GUWAHATI, India (Reuters) - More than 100 Rohingya Muslims from Myanmar including women and children have been on hunger strike since Monday to protest at their indefinite detention at a camp in northeastern India, authorities told Reuters.
More than one million Rohingya refugees fled to countries including Bangladesh and India after a military-led crackdown in Myanmar in 2017. They have little hope of returning home, where they are largely denied citizenship and basic rights.
The protesters include about 103 Rohingya Muslims and 30 Christian Chin refugees, also from Myanmar, and many have refugee cards issued by the United Nations High Commissioner for Refugees (UNHCR), said a Rohingya who is in touch with the protesters in Matia Transit Camp in Assam state.
The camp is India's largest detention centre for undocumented migrants who enter India illegally.
"Many of them have finished their terms, but are still stuck in detention. They are not criminals, they fled persecution," the person said, adding that 36 Rohingya protesters possessed UNHCR cards.
"The jail conditions are not good, relatives cannot even visit ... they just want to be free and shift somewhere where life is better," the person added.
The protesters want to be handed over to UNHCR and resettled in a third country, the person said, adding that they have written letters to the Assam government seeking their intervention in the last few months.
"They are demanding they be released," said Ravi Kota, Assam's most senior bureaucrat, adding that the state government has sent prison and interior ministry officials to the camp to "understand their issues" and submit a report.
"Not all were detained under a single court order, so we are trying to find out what are these orders, what are the charges, and what the legal status is," he said.
Reuters was not immediately able to establish for how long the refugees were initially ordered to stay in the camp.
UNHCR said in a statement there are 676 Rohingya refugees in immigration detention across India and 608 of them have no ongoing court cases or sentences pending.
“Consistent with international law and standards, UNHCR takes the position that the detention of asylum seekers should be an exceptional measure of last resort,” it said. It added that UNHCR is ready to work with New Delhi to address the situation of all asylum seekers and refugees in detention.

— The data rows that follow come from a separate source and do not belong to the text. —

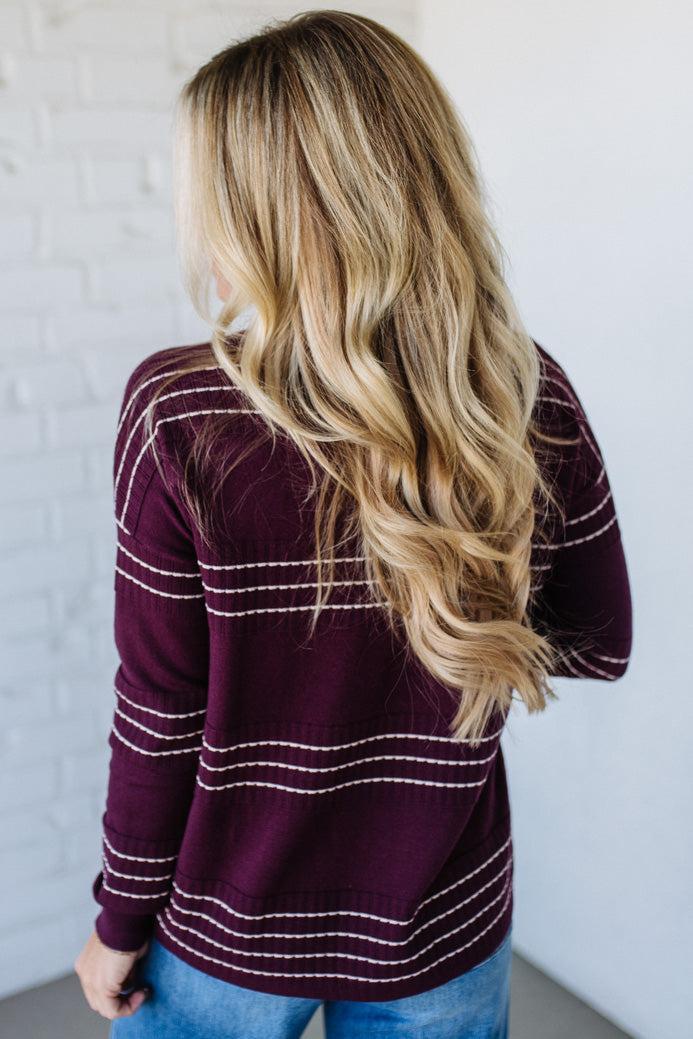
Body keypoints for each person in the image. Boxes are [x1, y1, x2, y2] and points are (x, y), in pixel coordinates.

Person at [73, 10, 633, 1038]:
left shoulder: (180, 412)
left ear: (256, 213)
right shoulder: (523, 390)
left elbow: (159, 712)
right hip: (440, 919)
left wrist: (117, 920)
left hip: (227, 928)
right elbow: (598, 642)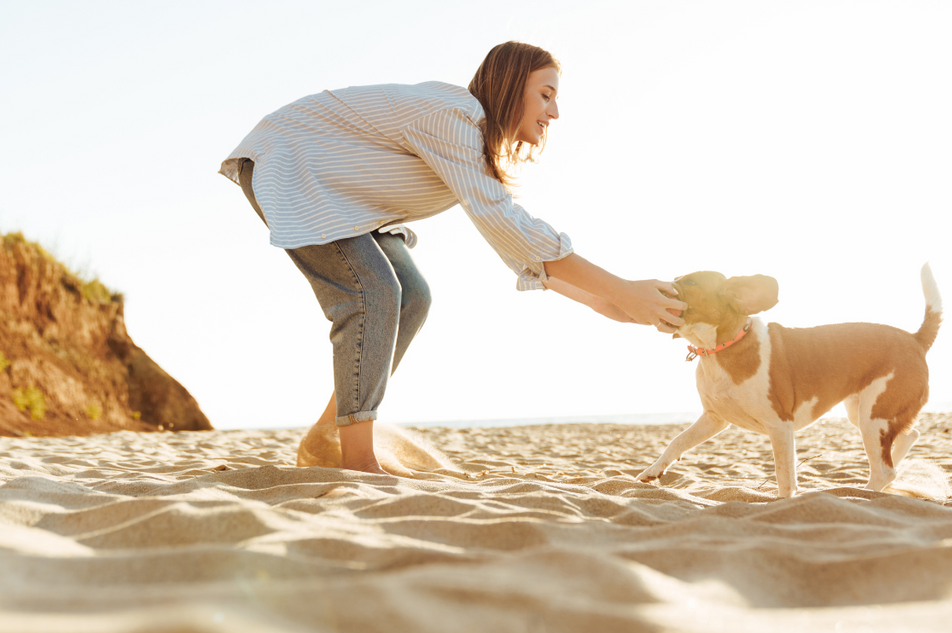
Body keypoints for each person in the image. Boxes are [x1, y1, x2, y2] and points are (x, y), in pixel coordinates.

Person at [220, 41, 685, 475]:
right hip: (291, 160)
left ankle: (327, 436)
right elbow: (510, 226)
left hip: (340, 191)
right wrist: (621, 288)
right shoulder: (455, 117)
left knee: (413, 295)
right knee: (375, 292)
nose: (555, 112)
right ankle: (358, 462)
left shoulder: (470, 146)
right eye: (545, 95)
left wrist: (616, 305)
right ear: (509, 86)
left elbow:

The Rohingya suffered from poor healthcare facilities, a lack of water and inhumane treatment in the camp, said Rohingya Human Rights Initiative (R4R), a rights group. "Our people fled genocide and persecution, only to be imprisoned in a country where they sought refuge," R4R chief Sabre Kyaw Min said.
The Burmese Rohingya Organisation UK also urged New Delhi to release the refugees, saying their detention was a "grave injustice".